LIÇÃO 10 - ESPÍRITO SANTO - O CAPACITADOR

TEXTO ÁUREO: “E há de ser que, depois derramarei o meu Espírito sobre toda a carne.” (Jl 2.28a).

LEITURA BÍBLICA EM CLASSE: Joel 2.28,29; Atos 2.1-4; 8.14-17; 1 Coríntios 12.4-7.

 

Introdução: O derramamento do Espírito Santo não é um evento isolado na linha do tempo bíblica, mas o divisor de águas que marca a transição entre a promessa profética e a realidade vivida pela Igreja.
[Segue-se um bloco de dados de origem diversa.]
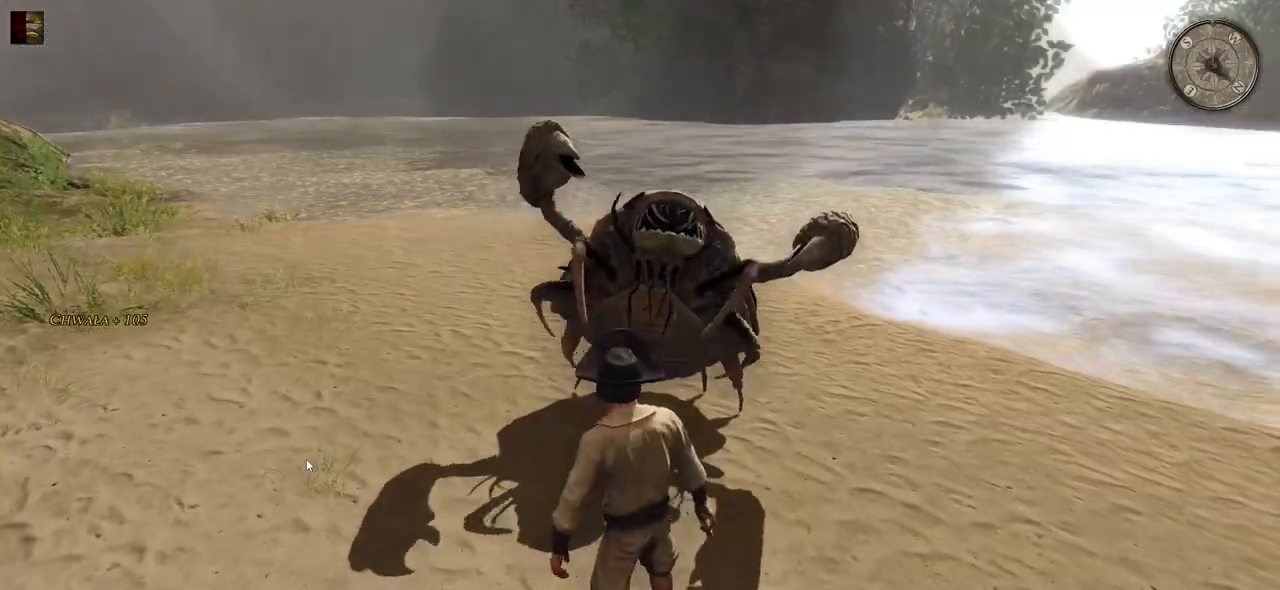
{"keys": [], "mouse": [], "events": [[240, "mouse_wheel", "down"], [420, "mouse_wheel", "up"]]}
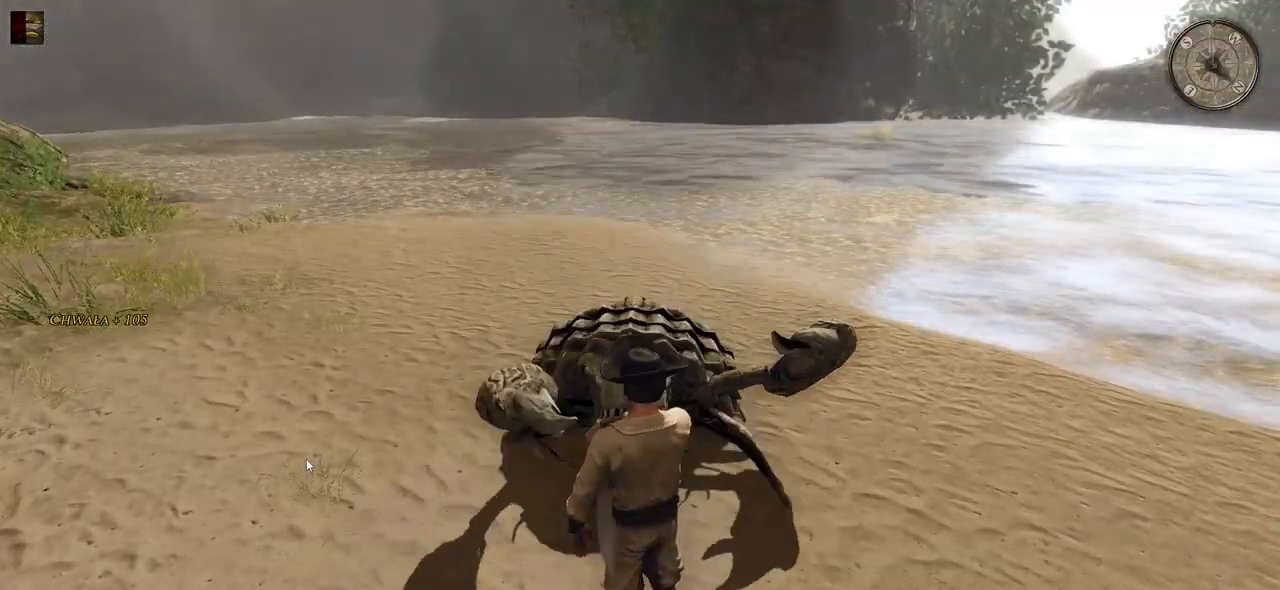
{"keys": [], "mouse": ["left"], "events": [[420, "mouse_left", "down"]]}
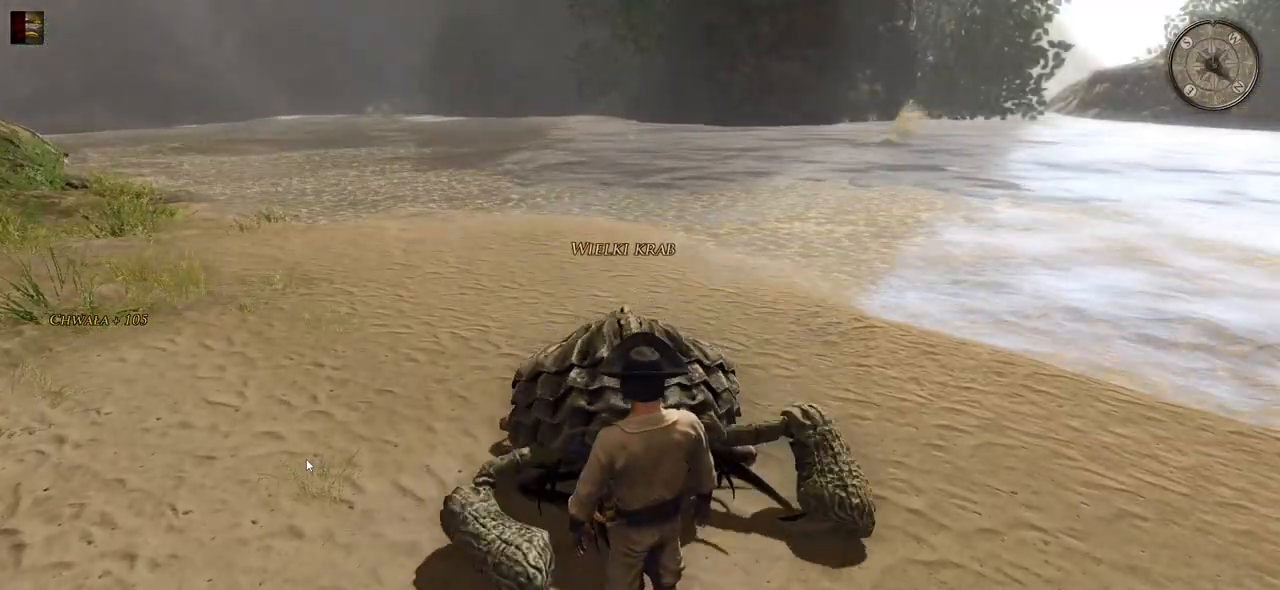
{"keys": [], "mouse": [], "events": [[80, "mouse_left", "up"]]}
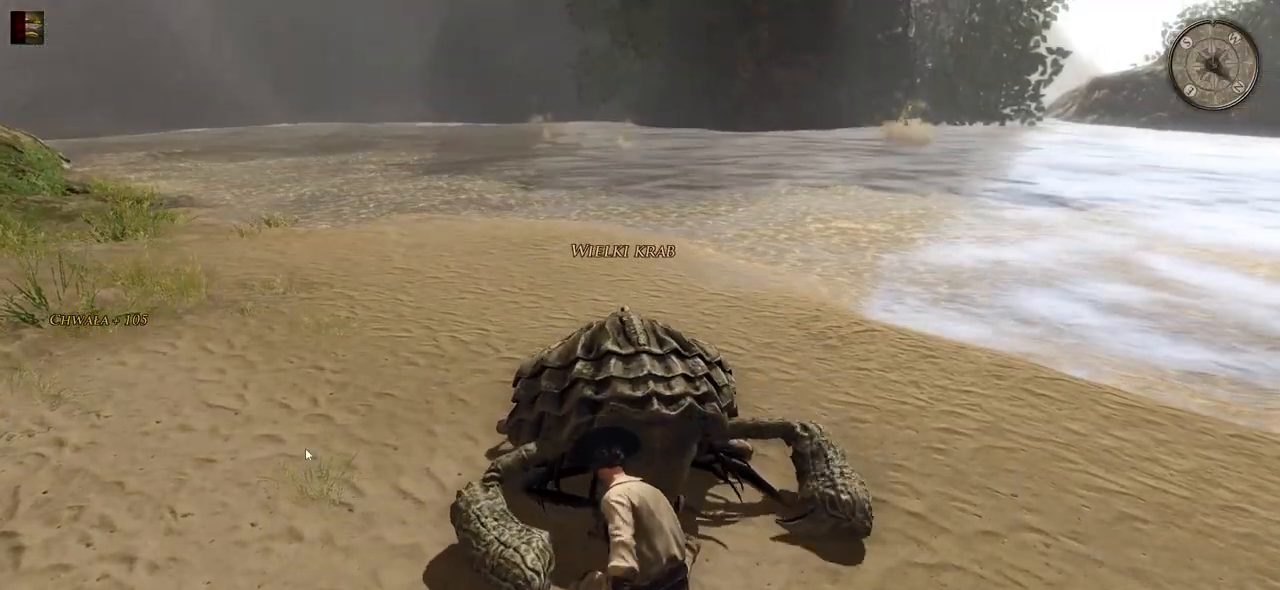
{"keys": ["w"], "mouse": [], "events": [[200, "w", "down"]]}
O que o profeta Joel visualizou no horizonte distante; uma democratização do fogo divino sobre "toda a carne", teve sua inauguração gloriosa no cenáculo de Jerusalém, onde o vento impetuoso e as línguas de fogo desfizeram o caos de Babel e estabeleceram a linguagem universal da graça.

 

1. A QUEBRA DE BARREIRAS E O FIM DO MONOPÓLIO ESPIRITUAL DA ANTIGA ALIANÇA.

Joel 2.28 — E há de ser que, depois, derramarei o meu Espírito sobre toda a carne, e vossos filhos e vossas filhas profetizarão, os vossos velhos terão sonhos, os vossos jovens terão visões. Joel 2.29 — E também sobre os servos e sobre as servas, naqueles dias, derramarei o meu Espírito.

Vamos tocar no ponto que diferencia a natureza da habitação do Espírito entre a Igreja (Corpo de Cristo) e os súditos do Reino Milenar. Enquanto a Igreja, após o Arrebatamento, atinge o estado de glorificação (corpos espirituais e incorruptíveis, como o de Cristo ressurreto), os sobreviventes da Grande Tribulação que entrarem no Milênio e seus descendentes possuirão corpos biológicos (naturais, embora longevos). Para estes, o Espírito Santo operará como o Agente de santificação e governo, tornando-os templos vivos, assim como somos hoje.

O Penhor e a Plenitude: A Profecia que Atravessa as Eras é uma promessa de restauração após o julgamento das nações que ocorrerá no final da grande tribulação, quando Cristo inaugurará o seu reino milenar. O derramamento do Espírito não é um evento isolado, mas uma progressão que culmina na teocracia perfeita do Milênio.

I. O Pentecostes: A Inauguração da Era da Igreja.

A Mudança de Dispensação: Do Espírito "sobre" (seletivo) para o Espírito "em" (habitacional).

A Igreja como Primícias: Somos os primeiros a desfrutar da interiorização do Espírito. Se somos templo hoje, temos o dever de manifestar o Reino agora. O "direito de reivindicar" o Pentecostes é a posse da ferramenta para a evangelização.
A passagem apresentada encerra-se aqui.